One of the biggest factors that can contribute to a company’s financial difficulty is unpaid trade debts. These can often be the result of a business in your supply chain going insolvent, which is an unfortunate but too familiar result of the current uncertainty. So, what can be done to minimise the risk posed by unrecoverable debt, and its impact on your business?
Minimising the risk
There are some actions available to reduce the risk to your business if a trade debtor goes into liquidation. Cash is king now more than ever, and so reducing the amount of credit your business extends could be considered. It isn’t always a commercial possibility for your business to operate on a zero credit basis, and an alternative can be to request security for more significant debts.
Secured debts will take preference in an insolvency situation, and you will therefore stand a greater chance of recovery should a debtor be wound up. Different types of security are ranked differently when paying debts with fixed charges being paid out first (and therefore offering the best type of security).

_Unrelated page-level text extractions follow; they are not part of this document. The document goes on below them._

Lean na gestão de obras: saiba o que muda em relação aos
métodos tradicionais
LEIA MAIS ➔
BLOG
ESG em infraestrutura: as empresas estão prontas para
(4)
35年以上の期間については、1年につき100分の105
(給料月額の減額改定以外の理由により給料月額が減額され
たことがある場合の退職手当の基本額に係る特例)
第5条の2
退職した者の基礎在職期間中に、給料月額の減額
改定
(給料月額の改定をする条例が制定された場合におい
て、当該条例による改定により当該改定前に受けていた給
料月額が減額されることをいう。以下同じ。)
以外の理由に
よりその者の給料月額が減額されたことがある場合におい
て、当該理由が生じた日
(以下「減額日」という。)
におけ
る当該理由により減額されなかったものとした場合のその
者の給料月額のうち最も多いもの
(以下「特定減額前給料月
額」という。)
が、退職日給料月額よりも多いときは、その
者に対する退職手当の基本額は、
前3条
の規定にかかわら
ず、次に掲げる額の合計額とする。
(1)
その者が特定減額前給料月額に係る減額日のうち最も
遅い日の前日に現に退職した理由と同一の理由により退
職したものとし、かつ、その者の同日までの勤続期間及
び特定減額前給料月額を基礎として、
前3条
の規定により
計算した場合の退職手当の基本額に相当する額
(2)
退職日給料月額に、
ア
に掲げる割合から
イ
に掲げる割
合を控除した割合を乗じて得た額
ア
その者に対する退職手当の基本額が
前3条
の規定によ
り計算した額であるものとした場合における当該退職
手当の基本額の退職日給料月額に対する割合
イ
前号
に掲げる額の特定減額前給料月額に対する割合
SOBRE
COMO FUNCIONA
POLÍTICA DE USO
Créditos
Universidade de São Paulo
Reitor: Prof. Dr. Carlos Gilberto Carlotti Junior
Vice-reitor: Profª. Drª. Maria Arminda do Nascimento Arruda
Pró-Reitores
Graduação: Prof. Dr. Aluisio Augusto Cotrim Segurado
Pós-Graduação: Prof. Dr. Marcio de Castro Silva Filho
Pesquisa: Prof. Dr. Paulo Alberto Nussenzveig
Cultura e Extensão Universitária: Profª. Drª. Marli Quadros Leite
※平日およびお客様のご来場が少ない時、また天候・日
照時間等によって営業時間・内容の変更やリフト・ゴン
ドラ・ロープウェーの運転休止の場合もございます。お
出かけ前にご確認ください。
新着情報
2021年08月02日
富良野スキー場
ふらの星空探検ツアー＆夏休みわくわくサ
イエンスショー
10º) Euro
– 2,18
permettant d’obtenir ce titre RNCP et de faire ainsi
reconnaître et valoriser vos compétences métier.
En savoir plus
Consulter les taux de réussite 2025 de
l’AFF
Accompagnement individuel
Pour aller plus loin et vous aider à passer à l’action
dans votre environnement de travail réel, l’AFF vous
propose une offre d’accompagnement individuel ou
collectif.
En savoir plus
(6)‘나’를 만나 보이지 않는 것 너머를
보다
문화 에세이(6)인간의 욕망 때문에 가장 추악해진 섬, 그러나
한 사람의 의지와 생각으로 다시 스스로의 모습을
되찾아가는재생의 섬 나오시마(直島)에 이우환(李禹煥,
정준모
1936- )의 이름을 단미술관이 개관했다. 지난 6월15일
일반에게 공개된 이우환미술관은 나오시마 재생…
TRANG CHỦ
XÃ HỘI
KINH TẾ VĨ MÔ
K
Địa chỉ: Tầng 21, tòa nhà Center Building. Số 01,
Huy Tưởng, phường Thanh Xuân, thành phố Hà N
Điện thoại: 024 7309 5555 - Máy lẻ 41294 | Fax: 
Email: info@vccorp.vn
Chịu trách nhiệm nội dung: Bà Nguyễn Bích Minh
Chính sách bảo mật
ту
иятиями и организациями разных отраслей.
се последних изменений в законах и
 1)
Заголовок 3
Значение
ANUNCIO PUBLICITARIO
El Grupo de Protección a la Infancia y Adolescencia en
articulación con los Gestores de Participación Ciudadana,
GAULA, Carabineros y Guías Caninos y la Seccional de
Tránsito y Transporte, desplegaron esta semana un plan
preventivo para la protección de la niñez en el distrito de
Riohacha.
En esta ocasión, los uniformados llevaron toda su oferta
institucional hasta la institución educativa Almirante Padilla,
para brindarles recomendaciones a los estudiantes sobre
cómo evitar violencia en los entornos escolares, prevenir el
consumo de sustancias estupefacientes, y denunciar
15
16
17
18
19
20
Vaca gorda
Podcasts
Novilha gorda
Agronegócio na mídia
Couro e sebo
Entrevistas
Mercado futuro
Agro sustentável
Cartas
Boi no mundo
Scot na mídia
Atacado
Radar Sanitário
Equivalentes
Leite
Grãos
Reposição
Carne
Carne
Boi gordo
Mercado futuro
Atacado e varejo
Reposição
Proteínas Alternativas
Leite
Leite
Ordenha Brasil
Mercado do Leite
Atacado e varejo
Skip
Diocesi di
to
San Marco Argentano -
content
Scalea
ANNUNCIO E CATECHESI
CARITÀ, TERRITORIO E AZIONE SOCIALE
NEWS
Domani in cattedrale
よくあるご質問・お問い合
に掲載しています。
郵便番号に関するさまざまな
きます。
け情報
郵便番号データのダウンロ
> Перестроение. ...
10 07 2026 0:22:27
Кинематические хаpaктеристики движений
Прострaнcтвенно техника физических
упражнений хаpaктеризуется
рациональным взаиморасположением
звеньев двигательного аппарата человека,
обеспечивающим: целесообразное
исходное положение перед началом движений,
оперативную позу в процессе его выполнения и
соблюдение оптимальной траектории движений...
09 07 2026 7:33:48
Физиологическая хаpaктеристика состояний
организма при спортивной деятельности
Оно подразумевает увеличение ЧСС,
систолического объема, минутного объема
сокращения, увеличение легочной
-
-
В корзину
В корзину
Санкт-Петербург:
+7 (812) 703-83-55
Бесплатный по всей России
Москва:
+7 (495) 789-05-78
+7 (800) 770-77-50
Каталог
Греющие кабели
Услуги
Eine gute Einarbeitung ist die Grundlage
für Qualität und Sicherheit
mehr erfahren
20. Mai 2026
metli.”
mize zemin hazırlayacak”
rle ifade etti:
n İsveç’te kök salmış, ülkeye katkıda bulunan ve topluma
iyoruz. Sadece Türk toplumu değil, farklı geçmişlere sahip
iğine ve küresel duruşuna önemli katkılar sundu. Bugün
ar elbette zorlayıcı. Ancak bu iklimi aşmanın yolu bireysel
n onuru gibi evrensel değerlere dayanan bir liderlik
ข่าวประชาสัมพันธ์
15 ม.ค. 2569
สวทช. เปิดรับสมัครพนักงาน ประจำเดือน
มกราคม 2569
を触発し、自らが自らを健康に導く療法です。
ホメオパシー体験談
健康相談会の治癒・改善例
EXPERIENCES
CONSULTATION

An alternative option for reducing the risk to your cashflow is to ask for a personal guarantee for sizeable debts. This will mean if the debtor company is unable to pay, you will be able to demand payment from the guarantor instead.
Pitfalls to avoid
If you suspect a debtor is facing insolvency it can be tempting to see if you can elicit payment before it goes into liquidation, however this can lead to issues further down the line. If one creditor is paid off to the exclusion of others when a company is insolvent, it is likely any liquidator appointed will demand repayment for what is known as a ‘preference payment’. There are few circumstances where repayment of a preference payment can be avoided, so it is likely that you will have to repay regardless of the fact you were properly owed the money.
Concerns about conduct
If you have concerns about the debtor company’s conduct, for example any worries they are trying to hide assets or have wrongly taken money out of the company (instead of paying your debt) then you should make the liquidator aware of your concerns and seek legal advice- there are actions that can be taken to recover assets or money.
Minimising the impact
Steps can be taken to reduce the risk of insolvency in the supply chain, but it cannot be alleviated altogether. The businesses that have been best able to weather the current storm are those that have been able to adapt quickly, requiring flexibility and agility. Having a small cash reserve to cushion against the impact of any written off debts can lessen the blow, and avoiding dependency on one supplier or consumer would ensure your business is well placed if a key supplier or customer does succumb to insolvency.